# Chamois vs. Flannel



## ButchHusy (Dec 2, 2005)

Can someone please explain the difference in material between a chamois shirt and a flannel shirt? Thanks.


----------



## cglex (Oct 23, 2006)

Chamois shirts sell for more, are usually solid in color and are sometimes thicker than shirts labeled as flannel. I suspect at the end of the packing line somewhere in asia, boxes labeled flannel go to low end stores that sell to construction workers and boxes labeled chamois, go to high end stores. Same shirt in many cases.


----------



## rojo (Apr 29, 2004)

I have the Holiday 2007 L.L. Bean catalogue right here. Let's see what it says.

"Bean's Chamois Cloth Shirt" is on pp. 12-13. It is "Made with Premium Portuguese Flannel" with a "remarkable resemblance to high-grade chamois leather." It's a 7.5 oz fabric. On the next page is the "Scotch Plaid Flannel Shirt," which is made from "high-quality Portuguese cotton." Weight of the fabric is not given, although it looks lighter than the chamois shirt.

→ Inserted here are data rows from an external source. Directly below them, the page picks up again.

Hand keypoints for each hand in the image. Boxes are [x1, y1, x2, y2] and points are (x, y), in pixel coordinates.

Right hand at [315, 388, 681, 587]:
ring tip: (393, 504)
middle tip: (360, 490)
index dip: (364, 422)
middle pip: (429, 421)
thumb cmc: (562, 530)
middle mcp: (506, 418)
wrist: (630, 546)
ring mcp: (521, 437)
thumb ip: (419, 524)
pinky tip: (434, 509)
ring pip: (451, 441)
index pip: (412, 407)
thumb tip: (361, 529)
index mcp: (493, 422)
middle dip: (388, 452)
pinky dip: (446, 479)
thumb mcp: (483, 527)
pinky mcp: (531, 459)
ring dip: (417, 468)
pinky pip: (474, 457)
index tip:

_Ergo_ chamois cloth is a particularly heavy variety of cotton flannel.


----------



## jackmccullough (May 10, 2006)

I've had lightweight and heavyweight chamois cloth shirts. I think the defining characteristic of chamois cloth is some process that makes the texture similar to the texture of real chamois.


----------



## Naval Gent (May 12, 2007)

Chamois from LL Bean and Woolrich (which I have experience with) are more substantial that what I usually think of flannel shirts. Kind of like the difference in a Brooks Brothers OCBD and something from the Dollar Store. Chamois are usually solids, and the ones I mentioned are very well made. I'm wearing a LL Bean Chamois as I type this.

Hang up to dry. They will shrink

Scott


----------



## katon (Dec 25, 2006)

In theory, chamois is a type of suede and flannel is a napped wool, but in practice (barring legal restrictions) shirts labeled "chamois" or "flannel" are both imitations made out of cotton.


----------